Is the term Boomer Generation loose enough to include someone born in 1936?

Lots of schools, shopping centers, etc. As those boomers grew older and their children started families, even more housing boom. As those boomers grew even older, but less children were being born after the mid-60’s, schools starting closing, but more retirement communities were built. Fast forward another 15-20 years, and you have a boom in nursing homes.

I had an economics teacher who described this as being like a snake that just swallowed a whole elephant. You can see the elephant moving down the length of the (inside of) the snake, a big bulge in the snake moving from the snake’s head toward the tail.

The term “lost generation” was popularized by Ernest Hemingway, who took it from Gertrude Stein, who heard it from a French garage owner, who was just using it to berate someone. Then it was used for a particular group of American writers living in Paris after World War I. Then it got applied to everyone born between 1883 and 1900. The implication was that coming of age during the war affected them. This all strikes me as being pretty arbitrary.

Clarify, please. Is “cat’s ass” an identifier, or an evaluation, in this usage?

Wow. LONG generation. What kind of gestation period are we looking at?

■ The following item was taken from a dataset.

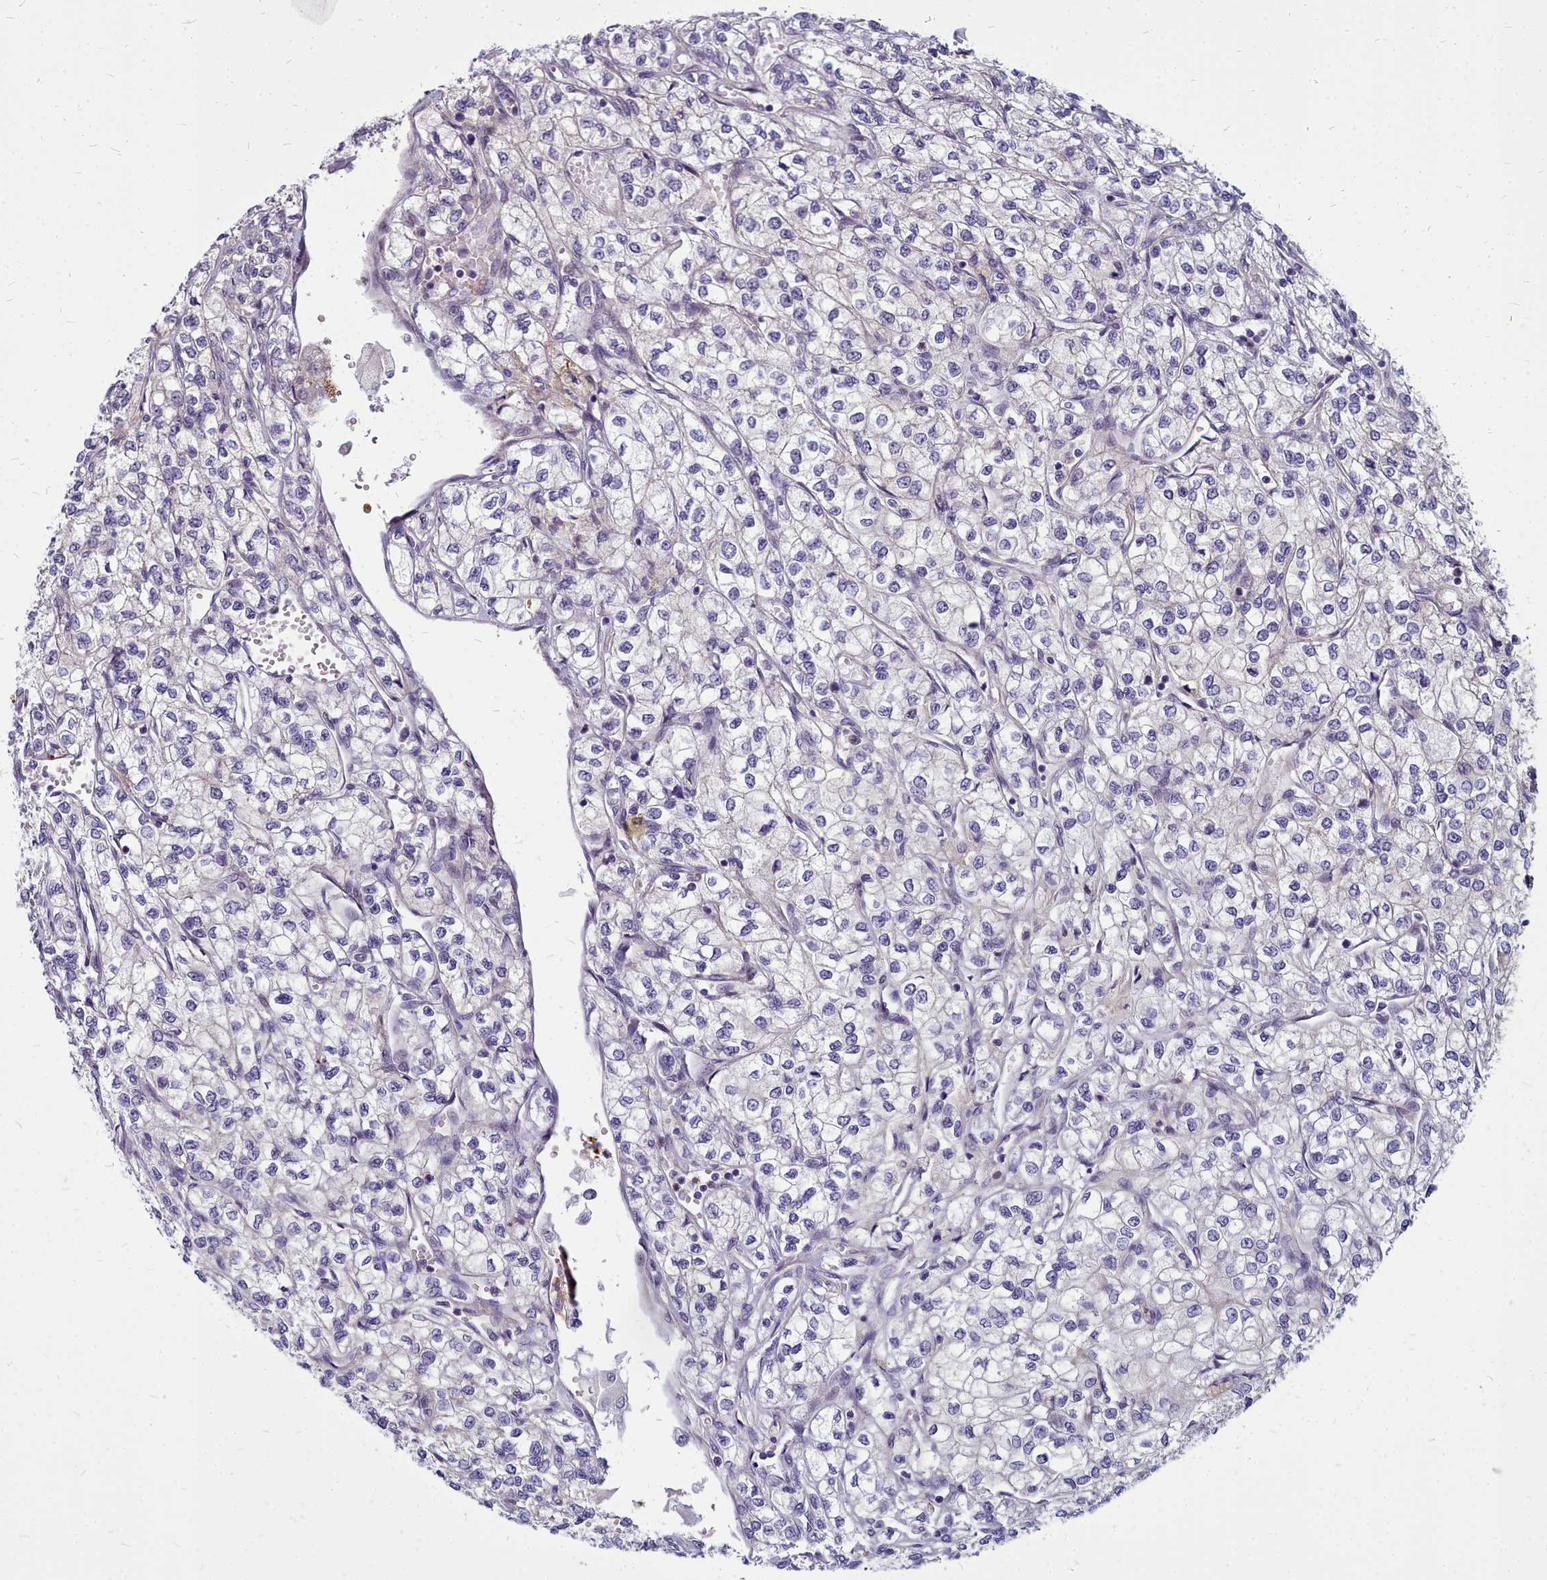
{"staining": {"intensity": "weak", "quantity": "<25%", "location": "cytoplasmic/membranous"}, "tissue": "renal cancer", "cell_type": "Tumor cells", "image_type": "cancer", "snomed": [{"axis": "morphology", "description": "Adenocarcinoma, NOS"}, {"axis": "topography", "description": "Kidney"}], "caption": "There is no significant positivity in tumor cells of renal adenocarcinoma.", "gene": "TTC5", "patient": {"sex": "male", "age": 80}}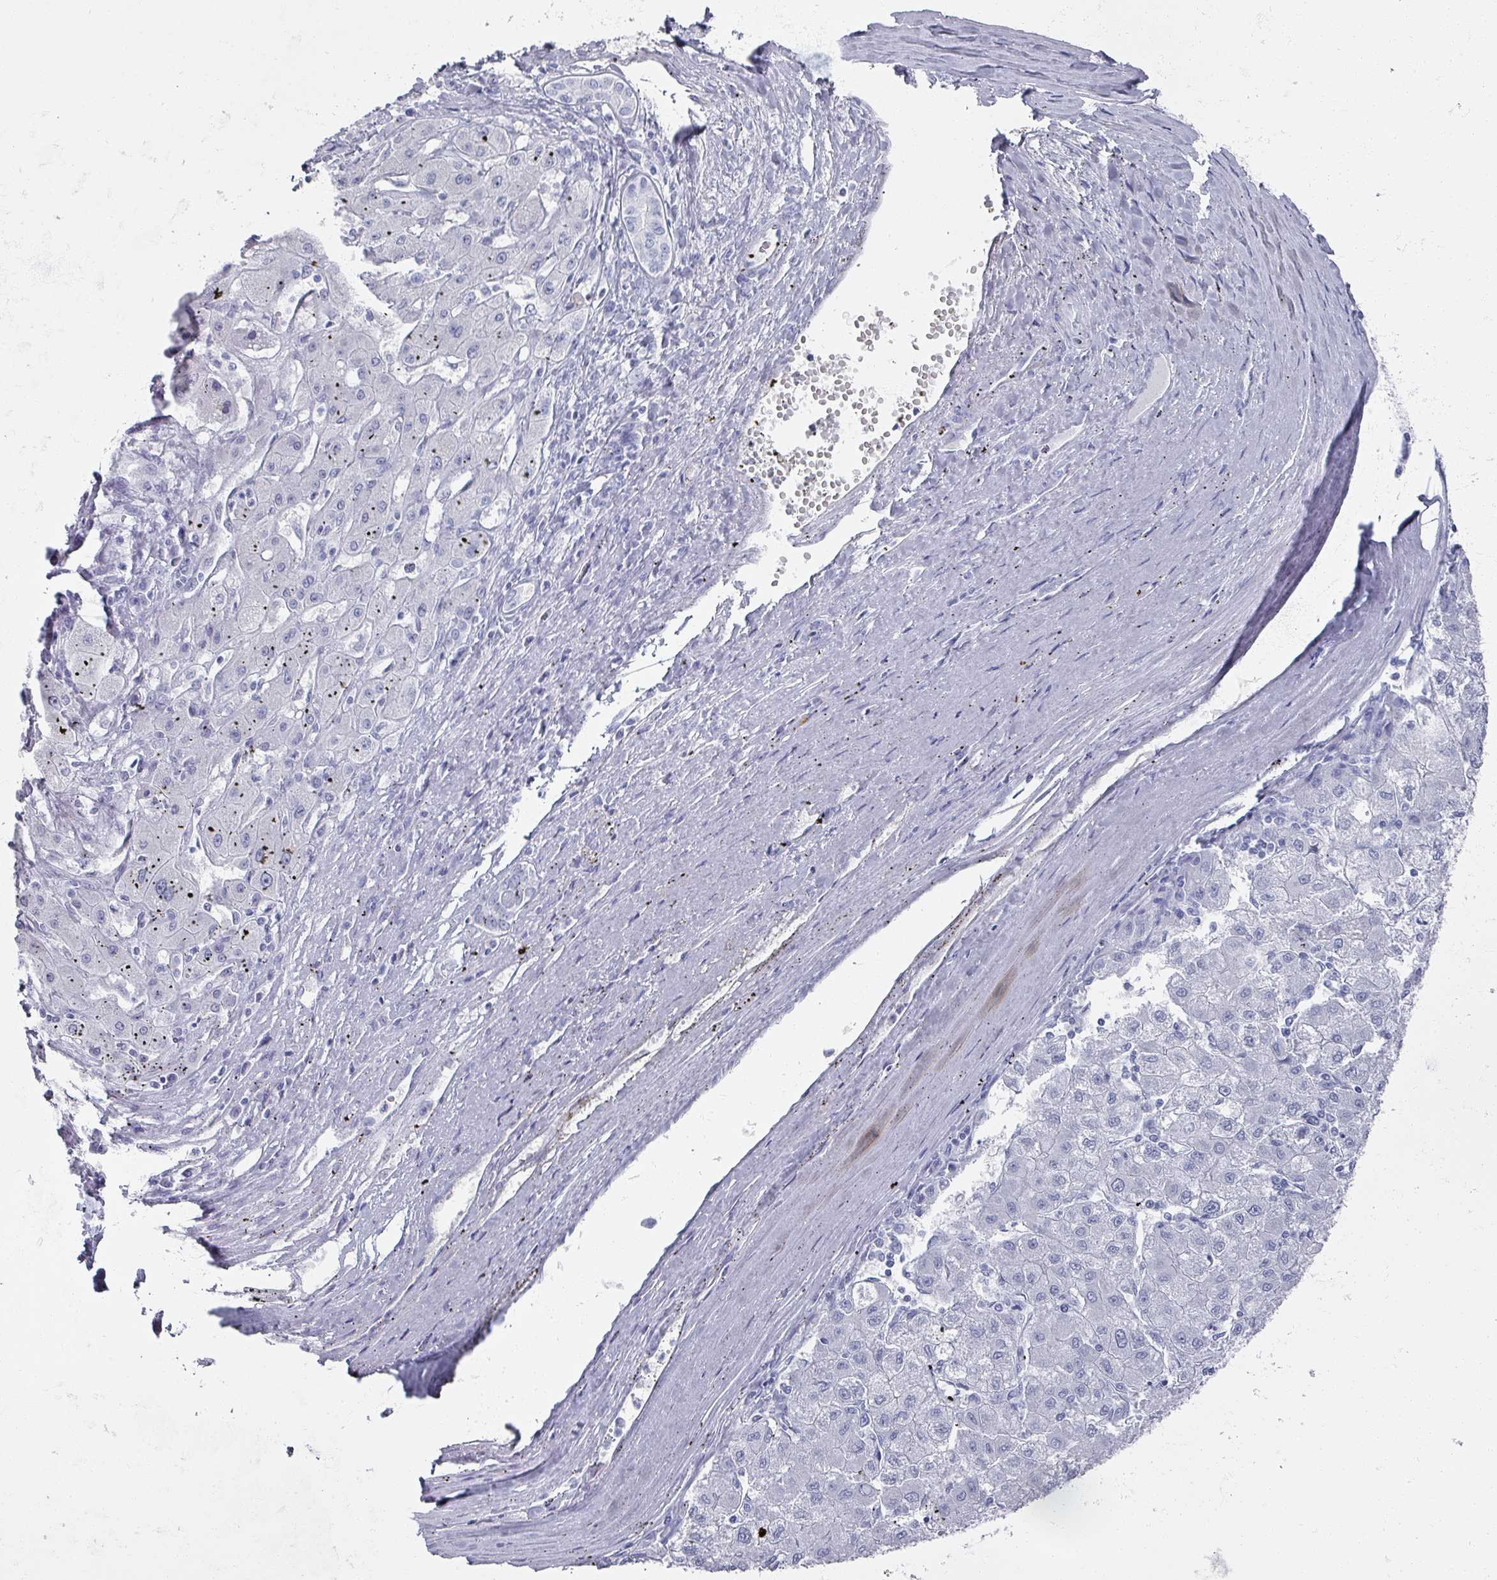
{"staining": {"intensity": "negative", "quantity": "none", "location": "none"}, "tissue": "liver cancer", "cell_type": "Tumor cells", "image_type": "cancer", "snomed": [{"axis": "morphology", "description": "Carcinoma, Hepatocellular, NOS"}, {"axis": "topography", "description": "Liver"}], "caption": "Tumor cells are negative for protein expression in human liver cancer. (DAB immunohistochemistry (IHC), high magnification).", "gene": "OMG", "patient": {"sex": "male", "age": 72}}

Sorry. I should proofread better. I meant 1900.

Moderating: Fixed it.

Kids born in 1965 didn’t enjoy the post-war economic boom. They enjoyed rising unemployment (all the jobs soaked up by the cumulative excess births), and when they did get jobs, no promotion (all the senior jobs soaked up by the preceding boom). People born 55-65 don’t get a generation name only because, being relatively poor compared to the older boomers, they aren’t of much interest as a market segment.

The analogy to astrology is apt. The idea of dividing people up by their birth years is fundamentally questionable. It basically is a kind of astrology.